Created on: December 16, 2007   Last Updated: October 31, 2008

Four years after San Francisco Chronicle journalists Lance Williams and Mark Fainaru-Wada broke the BALCO story, we finally have the Mitchell Report to tell us what we already knew. To me this does not change anything. The credibility of baseball is as it was before December 13, 2007. Believe it or not, baseball is not a religion, or symbol of the integrity and continuity of the American Spirit. It is an entertainment corporation that is in the business to make money, and that has been the case since Ruth, Maris, Aaron, and the others have made their living providing the American people with entertainment. Furthermore, the decision not to test the athletes for performance-enhancing drugs before the 2005 season was made in the interest of making money.

Lets turn back to clock to 1994. Remember the state of baseball after the World Series was canceled due to the strike? I do. It was pitiful. This "game of integrity" was halted due to millionaires bickering with millionaires about how they would make their millions. Because of greed on both sides, Americans were without Fall Classic for the first time since 1904.

Looking forward to the 1995 season, fans were angry. Fans abandoned the game. The MLB posted an attendance of 20 million less fans than in 1993. The attendance of 1993 was not equaled again until 1998. Coincidentally, this was the year of the record-breaking home run chase between Mark McGwire and Sammy Sosa.

If baseball fans will look in their heart of hearts, they will say that they knew something was fishy. Nobody had hit 61 since '61, and now two men were able to do it in the same year. You can make all the excuses you want about a "juiced ball", maple bats, or improved training, but we all knew something was happening.

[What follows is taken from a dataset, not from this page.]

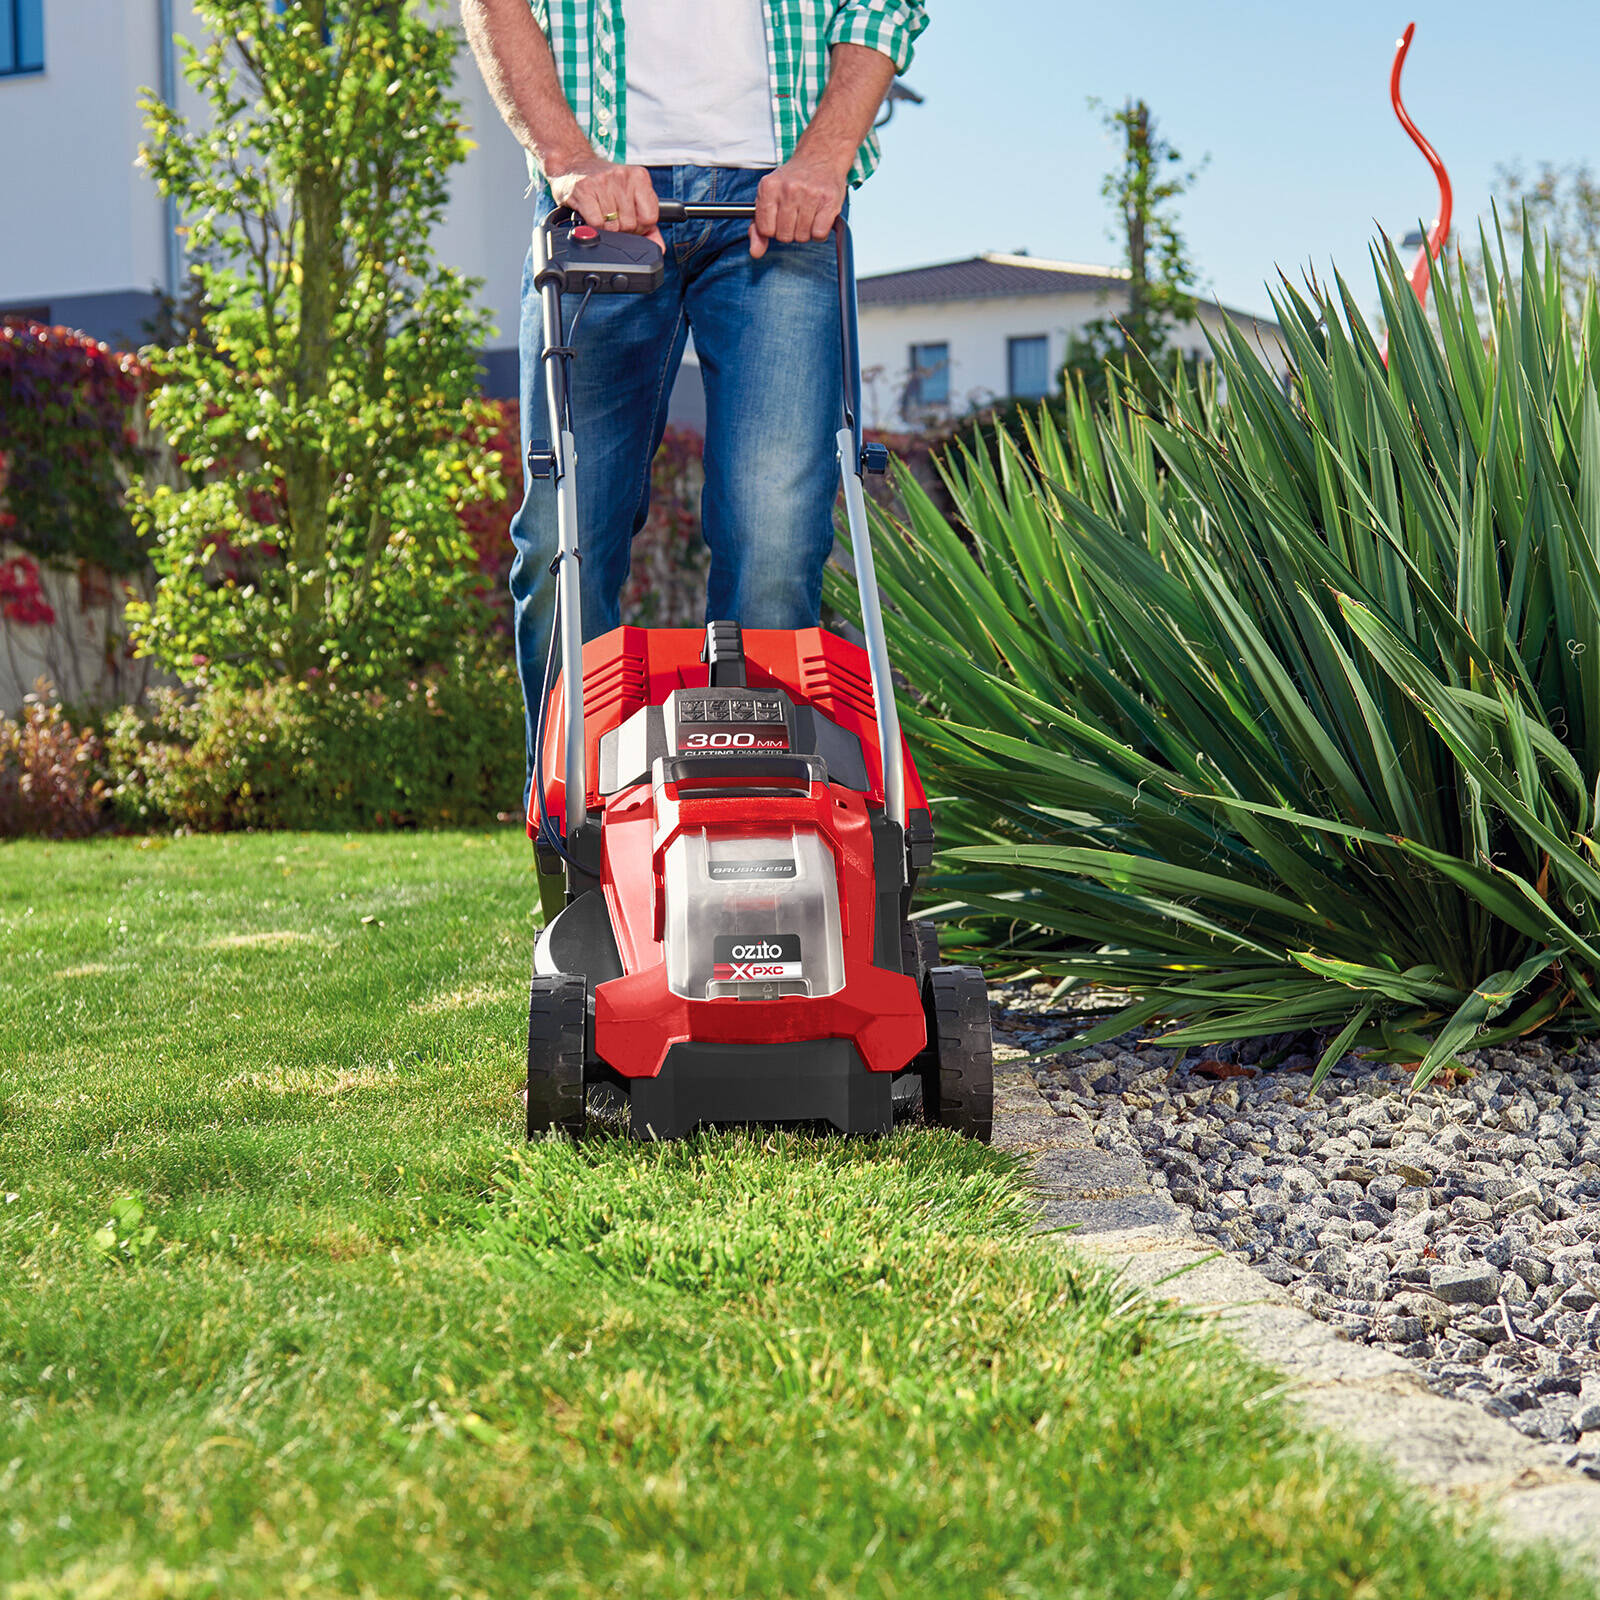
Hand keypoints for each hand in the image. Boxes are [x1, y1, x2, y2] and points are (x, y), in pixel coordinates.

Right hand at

Before 1995, 18 sluggers were able to put together 50-plus homerun seasons in the history of baseball. Since that time there has been 22. Those numbers tell the story that has not been admitted by MLB until December 2007. It's not like they didn't know, it's just that they didn't care, until the story was propelled into the national spotlight by the BALCO scandal in 2003.

If anybody in MLB front offices cared about the integrity of the hallowed records, they would have at least been testing their players since doping became an issue in American sports. But that didn't happen. Even seeing the NFL's banned substance policy put into place in 1987 and controversy of of Ben Johnson's Gold Medal in 1988 did not sway the MLB or the Player's Association.